Phaco-LOT is associated with fewer complications than other glaucoma surgeries such as filtration surgery [24]. However, usually, medications are required to control the postoperative IOP. IOP spikes and IOP increases have been reported in up to 20% of patients [25], and hyphema in 4.6–33.9%; the latter is thought to be a major risk factor for IOP spike [26‐28]. The blood reflux is a valuable indicator of correct trabecular pathway incision and aqueous outflow enhancement, but the IOP occasionally increases given the associated hyphema. However, in our present study, the incidence of IOP spike was higher in the long-AL group than in the not-long-AL group, but was not associated with hyphema; another mechanism is in play.
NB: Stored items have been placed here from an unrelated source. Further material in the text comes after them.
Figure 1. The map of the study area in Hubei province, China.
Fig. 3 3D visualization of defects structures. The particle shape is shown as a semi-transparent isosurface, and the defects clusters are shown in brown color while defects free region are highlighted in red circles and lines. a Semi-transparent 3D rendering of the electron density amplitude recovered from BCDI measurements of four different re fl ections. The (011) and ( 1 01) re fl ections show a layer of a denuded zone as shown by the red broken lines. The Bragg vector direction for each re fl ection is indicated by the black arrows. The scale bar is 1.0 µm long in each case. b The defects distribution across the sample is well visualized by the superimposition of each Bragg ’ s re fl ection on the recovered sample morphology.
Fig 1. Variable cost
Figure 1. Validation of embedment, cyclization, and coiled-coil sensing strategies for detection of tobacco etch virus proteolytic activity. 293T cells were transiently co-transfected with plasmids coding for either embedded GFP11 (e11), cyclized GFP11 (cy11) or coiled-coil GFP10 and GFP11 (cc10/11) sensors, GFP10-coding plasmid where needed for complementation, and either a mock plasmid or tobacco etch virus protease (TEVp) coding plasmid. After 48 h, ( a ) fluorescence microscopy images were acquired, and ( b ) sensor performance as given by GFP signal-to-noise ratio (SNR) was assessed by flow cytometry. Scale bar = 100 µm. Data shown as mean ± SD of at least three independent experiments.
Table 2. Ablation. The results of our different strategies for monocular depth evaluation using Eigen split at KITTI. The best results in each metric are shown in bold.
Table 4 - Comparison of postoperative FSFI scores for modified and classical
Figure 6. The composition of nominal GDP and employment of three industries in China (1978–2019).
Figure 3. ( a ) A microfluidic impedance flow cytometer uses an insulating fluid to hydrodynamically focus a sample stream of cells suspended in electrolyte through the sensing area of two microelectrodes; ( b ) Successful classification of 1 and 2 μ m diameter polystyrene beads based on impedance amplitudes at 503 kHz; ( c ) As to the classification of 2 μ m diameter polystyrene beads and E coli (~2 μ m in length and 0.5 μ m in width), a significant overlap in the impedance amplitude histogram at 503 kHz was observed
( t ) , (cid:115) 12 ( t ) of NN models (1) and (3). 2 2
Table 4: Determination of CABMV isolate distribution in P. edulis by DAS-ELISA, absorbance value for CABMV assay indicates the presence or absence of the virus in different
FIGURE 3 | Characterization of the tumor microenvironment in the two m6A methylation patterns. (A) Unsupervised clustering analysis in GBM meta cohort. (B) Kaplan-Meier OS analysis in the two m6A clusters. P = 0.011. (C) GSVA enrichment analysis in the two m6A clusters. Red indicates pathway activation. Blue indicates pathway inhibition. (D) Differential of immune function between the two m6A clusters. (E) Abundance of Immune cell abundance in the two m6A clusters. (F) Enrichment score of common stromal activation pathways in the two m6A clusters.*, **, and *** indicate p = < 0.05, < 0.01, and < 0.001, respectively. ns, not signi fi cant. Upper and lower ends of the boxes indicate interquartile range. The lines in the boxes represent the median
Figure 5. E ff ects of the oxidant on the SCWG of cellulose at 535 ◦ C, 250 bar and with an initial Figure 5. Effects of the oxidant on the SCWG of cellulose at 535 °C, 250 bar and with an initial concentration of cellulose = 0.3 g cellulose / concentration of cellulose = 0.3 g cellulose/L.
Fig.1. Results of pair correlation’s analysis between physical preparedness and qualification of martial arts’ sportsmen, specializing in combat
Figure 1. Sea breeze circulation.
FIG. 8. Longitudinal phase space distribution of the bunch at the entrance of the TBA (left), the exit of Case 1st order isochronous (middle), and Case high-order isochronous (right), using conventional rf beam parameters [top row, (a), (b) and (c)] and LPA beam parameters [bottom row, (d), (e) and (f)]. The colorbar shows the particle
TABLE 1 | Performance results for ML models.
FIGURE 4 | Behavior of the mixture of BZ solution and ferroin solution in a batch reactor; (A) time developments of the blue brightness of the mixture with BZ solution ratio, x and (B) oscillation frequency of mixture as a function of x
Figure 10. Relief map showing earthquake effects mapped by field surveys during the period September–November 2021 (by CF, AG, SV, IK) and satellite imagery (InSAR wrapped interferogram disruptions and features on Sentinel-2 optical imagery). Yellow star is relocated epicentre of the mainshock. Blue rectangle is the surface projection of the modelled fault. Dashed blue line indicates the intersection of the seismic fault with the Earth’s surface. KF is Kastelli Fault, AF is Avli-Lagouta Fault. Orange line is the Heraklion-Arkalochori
Early, transient IOP spikes are common postoperative complications after all intraocular surgeries [29], but such IOP spikes are more frequent in highly myopic eyes than in non-myopic eyes even after simple cataract surgery, possibly attributable to the abovementioned differences in the anatomical and pathological features of the trabecular pathway in long-AL eyes. Apart from low aqueous outflow, several other explanations of the higher incidence of postoperative, early, transient IOP spikes in highly myopic eyes have been suggested. First, such myopic eyes are at greater risk of blood-aqueous barrier (BAB) breakdown than are non-myopic eyes. One previous study reported elevated inflammatory cytokine levels and prolonged anterior chamber cell reactions that persisted for 3 weeks after cataract surgery in highly myopic eyes [30]. Second, highly myopic eyes have larger anterior segments, and may thus be more prone than other eyes to blockage of the TM by viscoelastic material that is not completely removed after surgery. Lastly, long-AL eyes are less rigid than not-long-AL eyes, perhaps rendering the former eyes vulnerable to surgical trauma that triggers prolonged inflammation [31]. As we combined two procedures, the IOP elevations may have been caused by that combination. Anterior segment optic coherence tomography (AS-OCT) should be used to further explore the causes of IOP spike after phaco-LOT in long-AL eyes, which differ in terms of structure and function from not-long-AL eyes.

Postoperative steroids sometimes elevate IOP. Topical corticosteroids increased the incidence of IOP spikes within 3 months after gonioscopy-assisted transluminal trabeculotomy [32]. In another report, the incidence of postoperative steroid responders was relatively low, but younger age and a higher AL were risk factors for a steroid response after cataract surgery [33]. The risk of postoperative IOP elevation after phaco-LOT and the relationship thereof with AL warrants further examination.

The limitations of this study include its retrospective nature, the lack of sample randomization, and the fact that the surgical procedures varied (the surgeons, hooks, and trabeculotomy ranges differed). Also, we lack long-term follow-up data. Although there were no significant differences between the number of excluded eyes (4 eyes in the not-long-AL eyes and 1 eye in the long-AL eyes) within the follow-up period in the present study, further prospective study with longer follow up period would provide valuable insights into the long-term effectiveness and safety of phaco-LOT. In addition, a comparative study with the group undergoing a different minimally invasive glaucoma surgery would enable a more comprehensive evaluation of treatment effectiveness [34, 35]. However, we show that certain factors influence IOP elevation or poorer IOP reduction in long-AL eyes after phaco-LOT, especially in the early postoperative period. A long-term prospective analysis is needed to identify additional factors associated with the surgical outcomes of long-AL eyes.